- It would make no sense to limit the outreach to congregations situated within League City.
- It would make better sense to extend the outreach to congregations most commonly attended by League City residents (i.e., voters).
|Sugar Land / West Side is an example of a largely-suburban area that has had the time to establish a diversity of religious congregations that reflects their residential base. League City, in stark contrast, is still at the more primitive developmental stage of attracting restaurants. Here's a Googlegrab showing reported Hindu temples across the southern half of greater Houston (and Google tends to significantly under-report religious institutions).|
|The public list to which I'm referring is published every Saturday in Galveston County Daily News. |
Low-res screengrab from the August 24, 2013 e-edition.
CHRISTIAN (all branches)
- Too numerous to list in this space. Refer to the GCDN source given above.
|Nice crisp diagram from Wikipedia.|
- League City Islamic Center, located north of FM 518.
- Clear Lake Islamic Center on El Camino Real. An interesting local news story of religious tolerance here.
- Asia Center in off Highway 3 in Webster (added 20130830 via email comment).
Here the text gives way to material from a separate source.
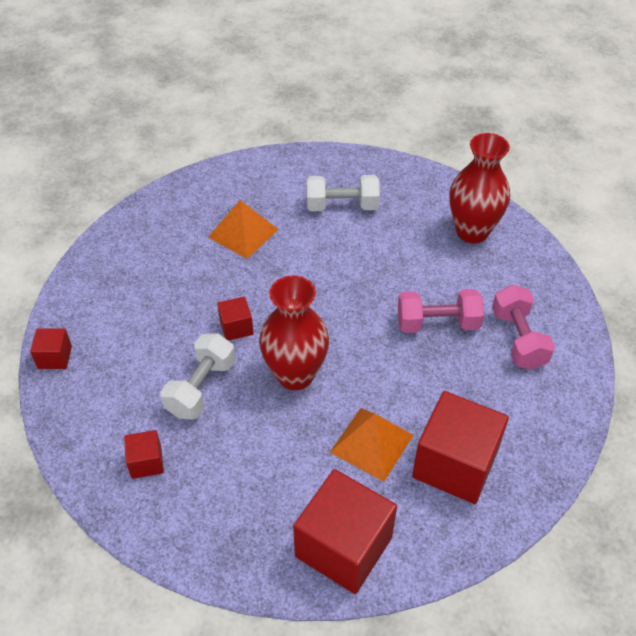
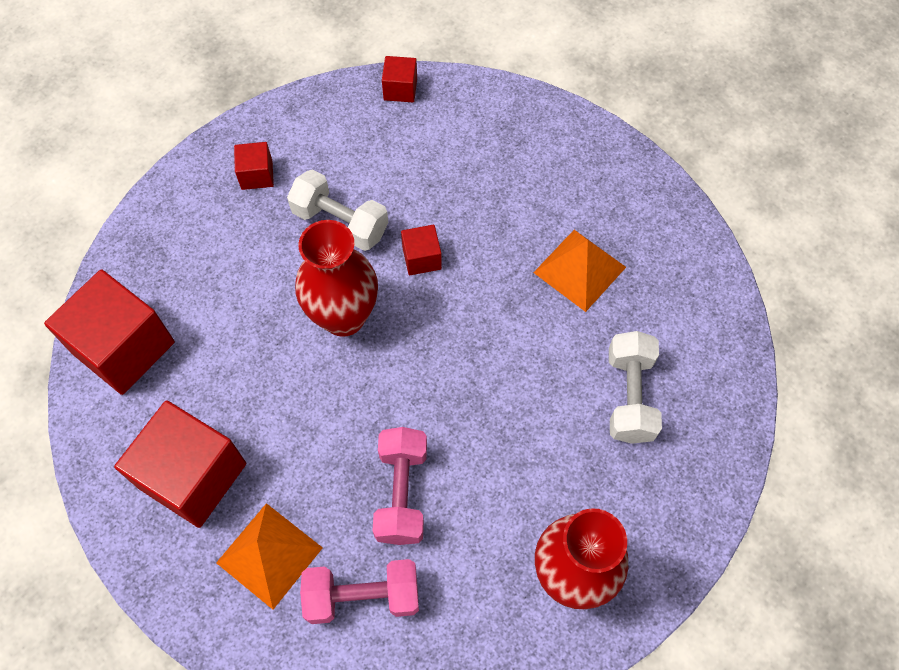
camera: 95 degrees right, 15 degrees up
(372, 443) = (237, 389): orange pyramid -> orange pyramid (269, 555)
- Masjid Abu Bakr Siddiq on Highway 3 in the Ellington Field area (full list of greater Houston ISGH facilities here; added 20130830 via email comment)
- There's also Galveston Islamic Center.
- The closest major venue at this time is likely Meenakshi Temple in nearby Pearland.
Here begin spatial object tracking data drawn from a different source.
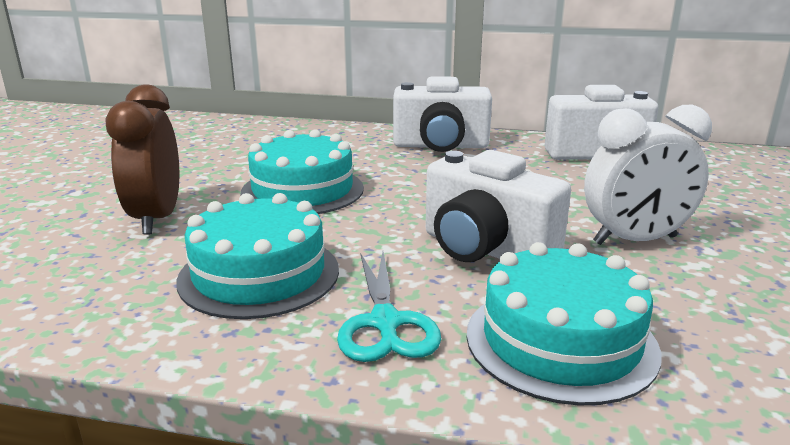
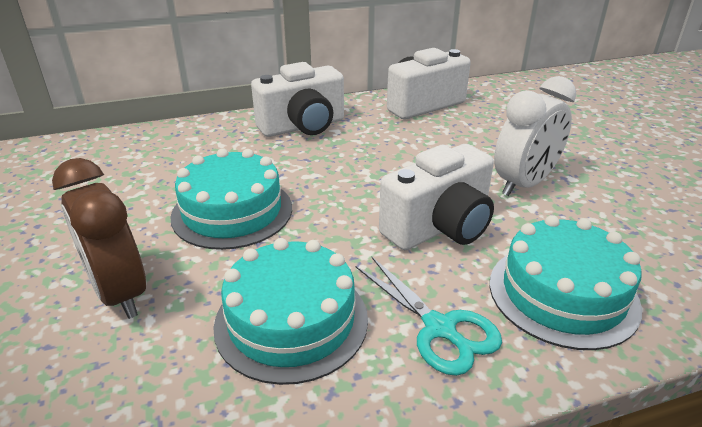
camera: 30 degrees left, 10 degrees up
(485, 250) = (439, 227): white camera -> white camera turned 45 degrees counterclockwise

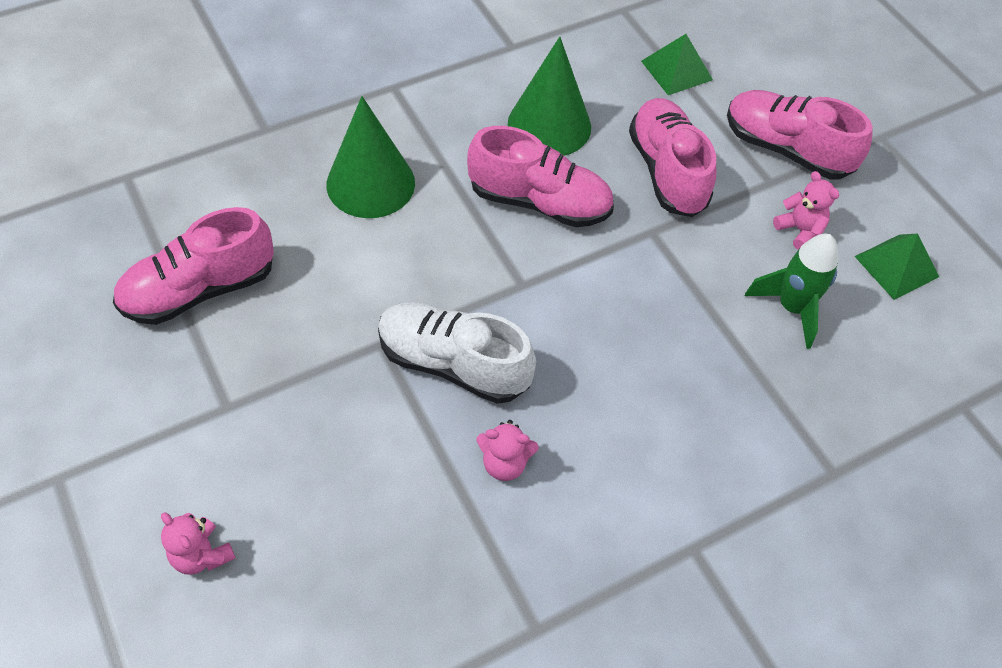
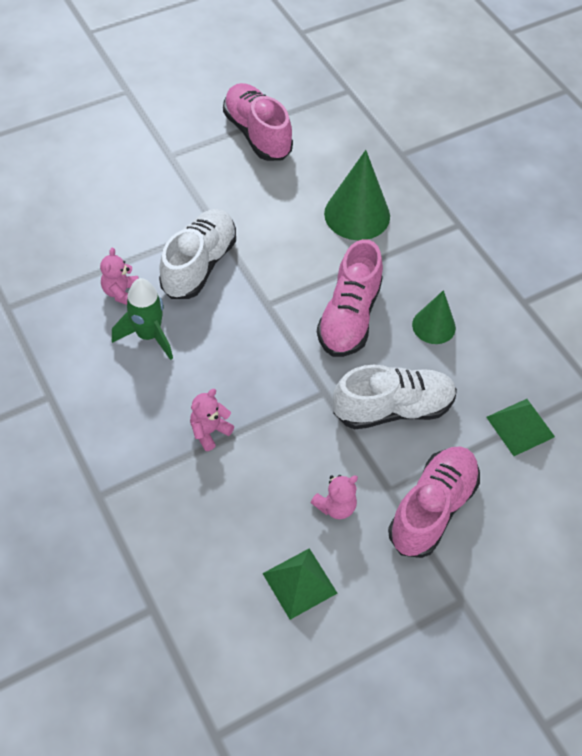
camera: 90 degrees right, 0 degrees up
(202, 555) = (73, 153): pink teddy bear -> pink teddy bear (209, 431)
(549, 125) = (433, 326): green cone -> green cone, size x0.61
(667, 171) = (393, 409): pink shoe -> white shoe
(791, 308) = (251, 488): green rocket -> green rocket (148, 335)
- Sugar Land, with its 35% Asian population, currently hosts the majority of greater Houston's Hindu facilities.
- Empty Field Zendo draws from all over Clear Lake / Galveston County and currently meets in League City. This is primarily a western convert group.
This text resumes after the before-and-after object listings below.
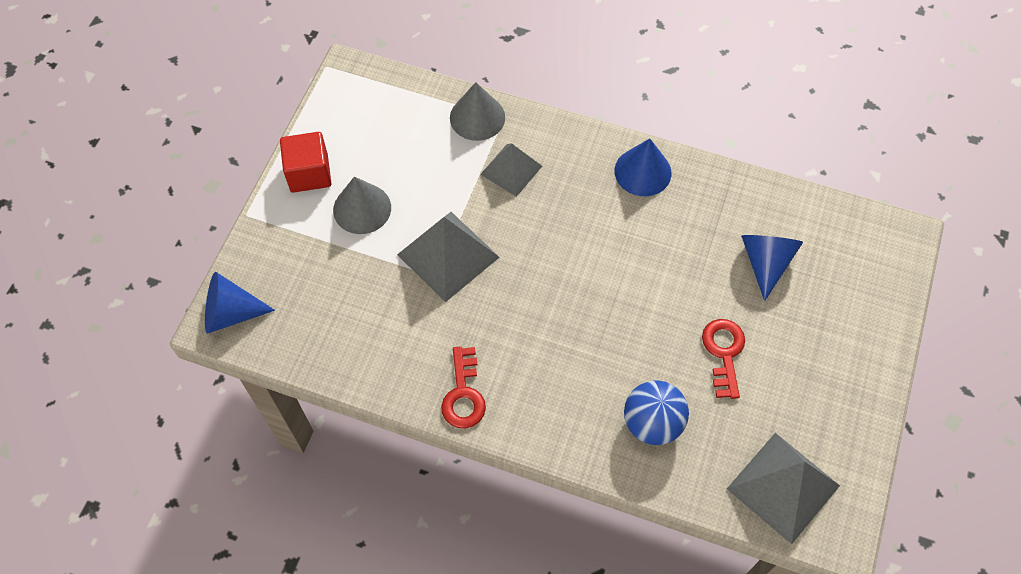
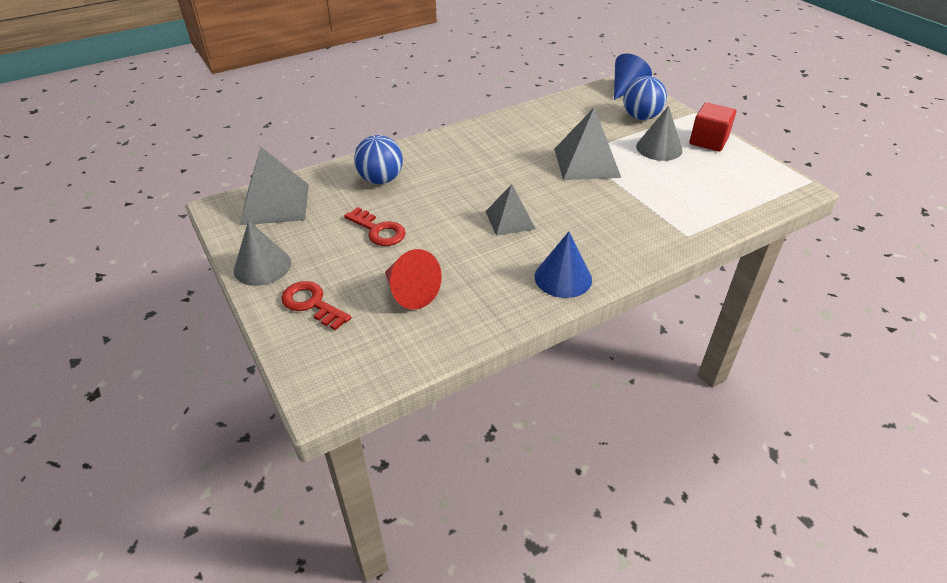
camera: 130 degrees right, 20 degrees down
(300, 259) = (641, 117): none -> blue ball
(463, 394) = (487, 131): red key -> red key (312, 304)
(477, 117) = (699, 224): grey cone -> grey cone (262, 266)
(511, 170) = (631, 216): grey pyramid -> grey pyramid (510, 220)
(765, 262) = (410, 292): blue cone -> red cone

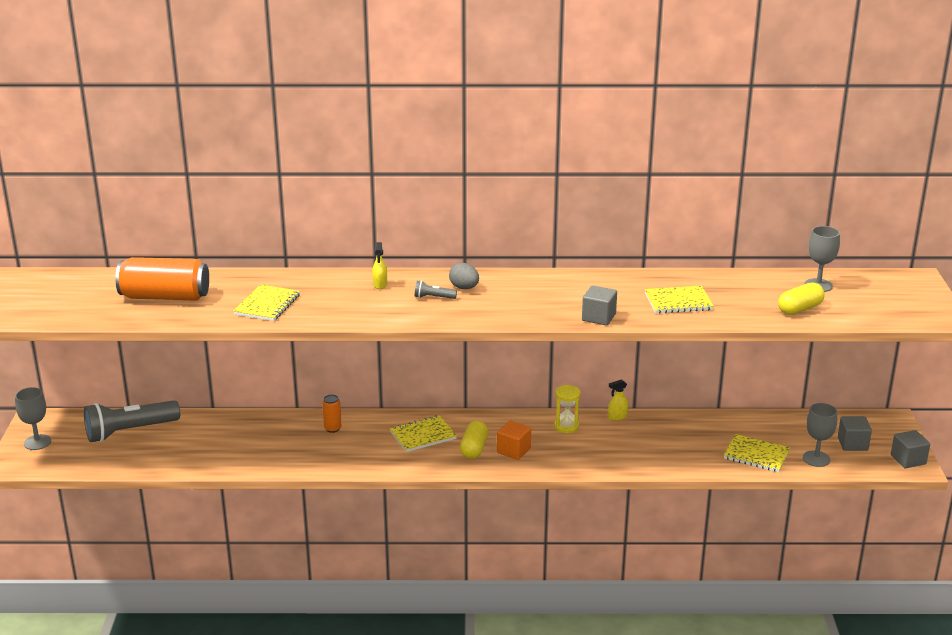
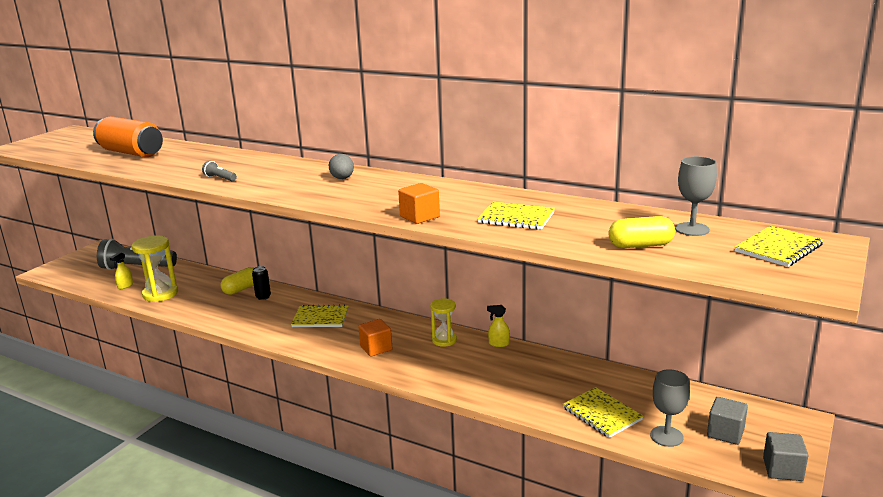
camera: 30 degrees right, 5 degrees down
(37, 442) = (78, 262): grey goblet -> none
(208, 454) = (160, 294): none -> yellow hourglass
(267, 305) = (183, 167): yellow notebook -> yellow notebook (778, 248)
(332, 428) = (263, 297): orange can -> black can
(380, 284) = (283, 167): yellow spray bottle -> yellow spray bottle (125, 286)
(433, 297) = (307, 181): grey flashlight -> grey flashlight (220, 178)
(474, 449) = (346, 338): yellow capsule -> yellow capsule (241, 289)
(598, 317) = (419, 217): grey cube -> orange cube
- Until a few months ago, the Diamond Way congregation was meeting at a location on Dakota Avenue in League City, but they outgrew their facilities and had to move to a larger commercial location on NASA Road 1. This is also largely a western convert group.
- The closest and most prominent ethnic (Vietnamese) facility is the spectacular Chua Linh Son which is alternately described as being in Santa Fe or Dickinson. Interesting factoid: The number of Vietnamese in Houston has been increasing at break-neck speed, particularly with recent migration from California. About 50% of the Vietnamese community self-identifies as Buddhist.
- Dharma Spring Temple is located in Pearland just over its municipal border with Friendswood, and draws congregants from League City. The Abbot of this temple frequents the Clear Lake area, sometimes leading meditation groups at local venues, including UH Clear Lake. This is a rare blended western convert and ethnic temple.
|Linh Son is a large compound on FM 646 a bit south of its intersection with FM 517. Dharma Spring is also situated on a large tract of land and is poised for intensification of its development. |
Screengrabbed from Googlemaps.
- Temple Beth Tikvah is located in Clear Lake and I believe it is the closest Reform institution.
- Congregation Shaar Hashalom on El Camino Real is the nearest Conservative synagogue.
- Congregation Kol Am is reported in Seabrook but doesn't seem to have a webpage at this point.
- There's also Congregation Beth Jacob down the road in Galveston.
- The Bay Area Unitarian Universalist Church is a vibrant congregation encompassing approximately four hundred pledged members plus their families as well as semi-pledged friends of the church. A significant percentage of the congregation resides in League City. Clear Lake is a southern stronghold of sorts for UU-ism, owing to its preponderance of intellectual residents whose formal educations are in the natural sciences (drawn by associations with Johnson Space Center, UTMB, UHCLC, and other local institutions).
- There is also the Galveston UU Fellowship which I have heard is attended by some north-county-ers, particularly former islanders who chose to move inland following Hurricane Ike but who maintain ties to the island.
- Houston Atheists claims to be the world's largest atheist group. They appear to be currently using Facebook and the Meetup platform to self-organize. Local atheists are generally becoming more prominent in our mainstream society.
- There exists a wide variety of analogous other focus groups including Humanists of Houston, Houston Coalition of Reason, agnostic Meetup groups, etc.
- Unitarian Universalist congregations include atheist and agnostic members (explanation here).